§ Data records
"""

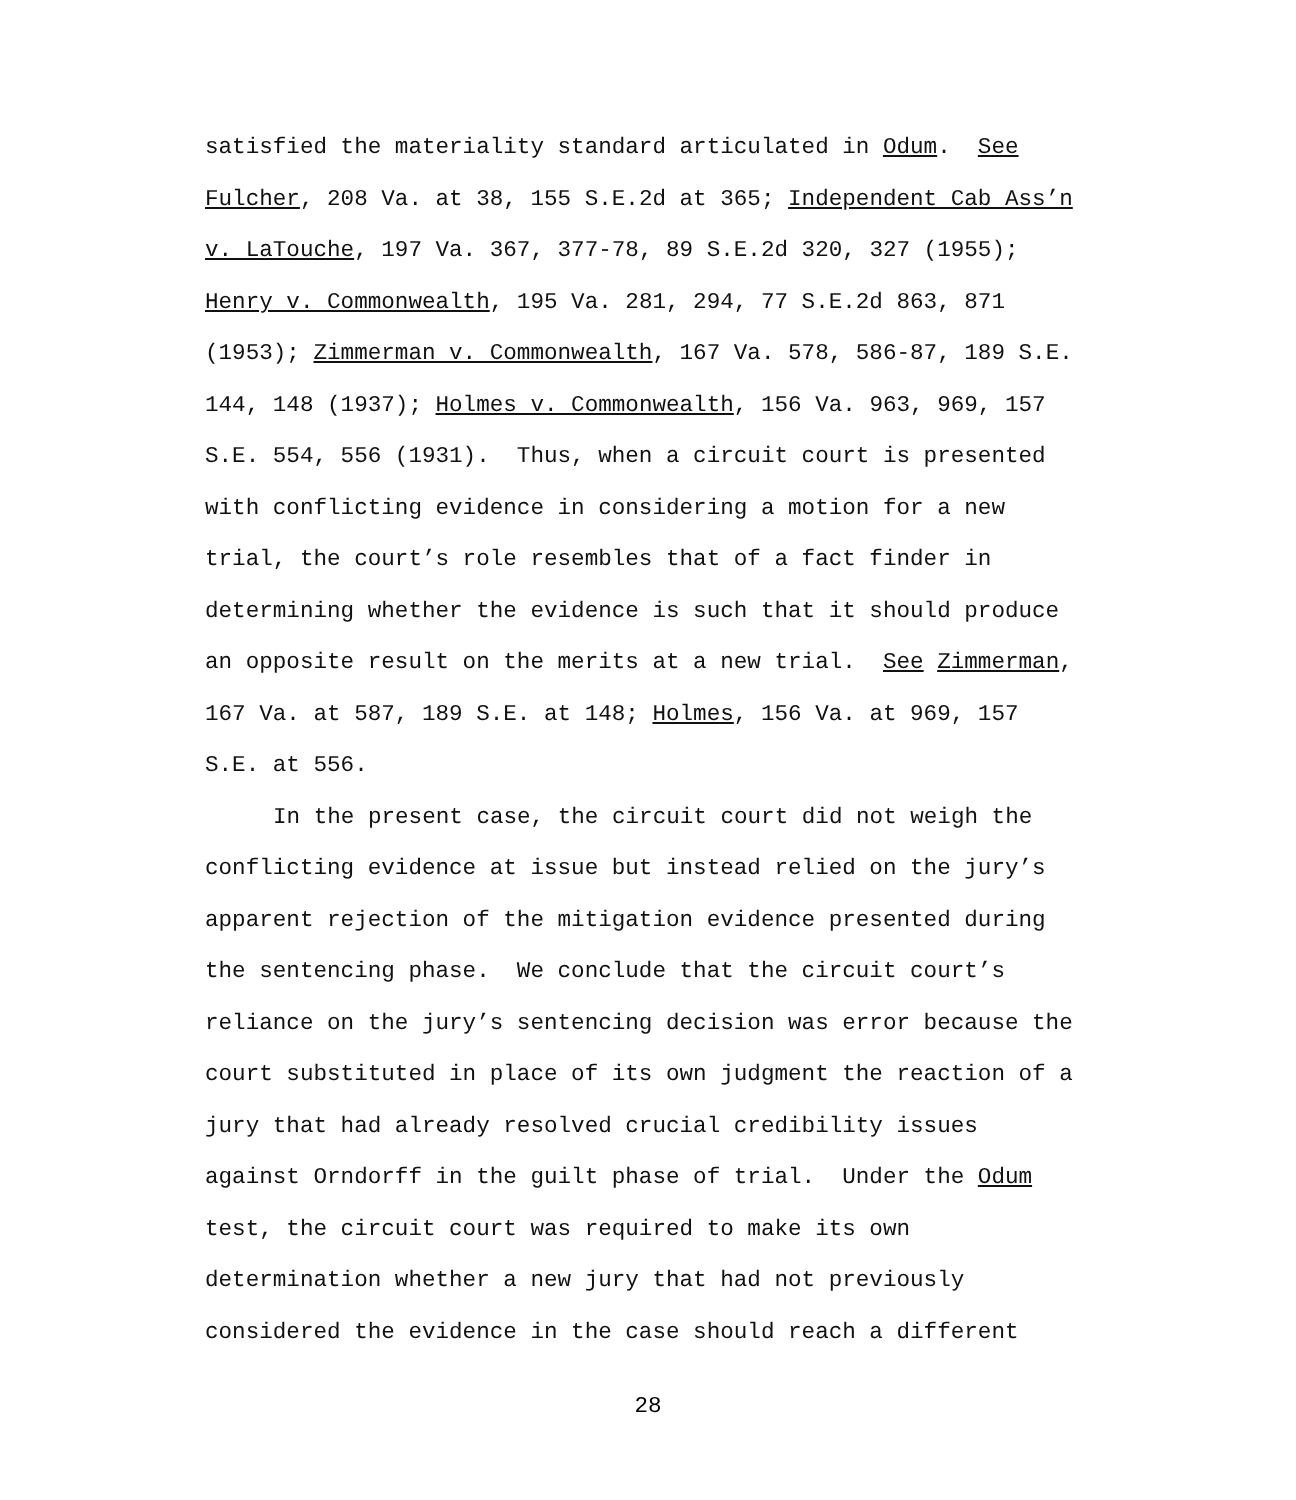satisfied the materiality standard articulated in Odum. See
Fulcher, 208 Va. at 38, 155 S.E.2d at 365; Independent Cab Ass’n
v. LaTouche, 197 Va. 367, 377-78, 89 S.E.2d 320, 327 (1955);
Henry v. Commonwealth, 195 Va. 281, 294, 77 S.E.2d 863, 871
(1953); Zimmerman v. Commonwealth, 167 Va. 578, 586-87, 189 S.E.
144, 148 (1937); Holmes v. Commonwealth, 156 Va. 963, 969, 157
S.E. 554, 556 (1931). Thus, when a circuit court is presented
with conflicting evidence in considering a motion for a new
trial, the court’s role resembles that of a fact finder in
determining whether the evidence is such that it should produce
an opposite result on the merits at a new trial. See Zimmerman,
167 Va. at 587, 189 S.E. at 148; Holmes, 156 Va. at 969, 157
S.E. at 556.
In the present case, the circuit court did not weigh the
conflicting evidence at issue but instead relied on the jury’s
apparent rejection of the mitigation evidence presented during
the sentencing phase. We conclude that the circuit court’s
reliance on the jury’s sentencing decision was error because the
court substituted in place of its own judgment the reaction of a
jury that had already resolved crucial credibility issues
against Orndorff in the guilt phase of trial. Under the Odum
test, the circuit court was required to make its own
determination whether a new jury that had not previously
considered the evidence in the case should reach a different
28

"""

Would you return the data above exactly as written, minus the images?

satisfied the materiality standard articulated in Odum. See
Fulcher, 208 Va. at 38, 155 S.E.2d at 365; Independent Cab Ass’n
v. LaTouche, 197 Va. 367, 377-78, 89 S.E.2d 320, 327 (1955);
Henry v. Commonwealth, 195 Va. 281, 294, 77 S.E.2d 863, 871
(1953); Zimmerman v. Commonwealth, 167 Va. 578, 586-87, 189 S.E.
144, 148 (1937); Holmes v. Commonwealth, 156 Va. 963, 969, 157
S.E. 554, 556 (1931). Thus, when a circuit court is presented
with conflicting evidence in considering a motion for a new
trial, the court’s role resembles that of a fact finder in
determining whether the evidence is such that it should produce
an opposite result on the merits at a new trial. See Zimmerman,
167 Va. at 587, 189 S.E. at 148; Holmes, 156 Va. at 969, 157
S.E. at 556.
In the present case, the circuit court did not weigh the
conflicting evidence at issue but instead relied on the jury’s
apparent rejection of the mitigation evidence presented during
the sentencing phase. We conclude that the circuit court’s
reliance on the jury’s sentencing decision was error because the
court substituted in place of its own judgment the reaction of a
jury that had already resolved crucial credibility issues
against Orndorff in the guilt phase of trial. Under the Odum
test, the circuit court was required to make its own
determination whether a new jury that had not previously
considered the evidence in the case should reach a different
28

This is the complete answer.